• Required work
The answer must be the lines from the one containing "MARQUEURS RÉCENTS" through the last line of the data below, copied exactly, with nothing else.
Top of Input data
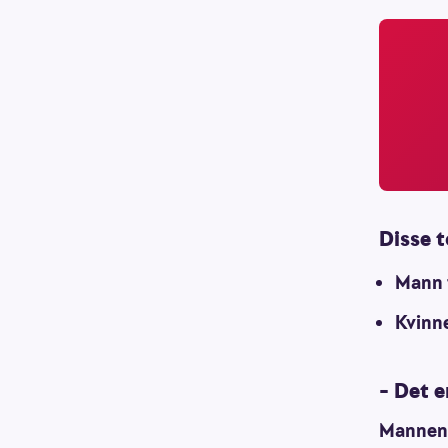
Disse t
Mann 
Kvinne
– Det e
Mannen 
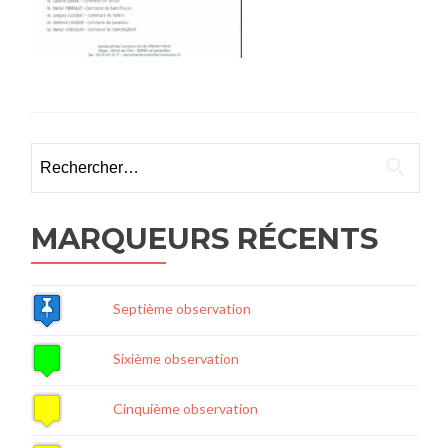
Rechercher :
MARQUEURS RÉCENTS
Septième observation
Sixième observation
Cinquième observation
Bottom of Input data
• Response area
MARQUEURS RÉCENTS
Septième observation
Sixième observation
Cinquième observation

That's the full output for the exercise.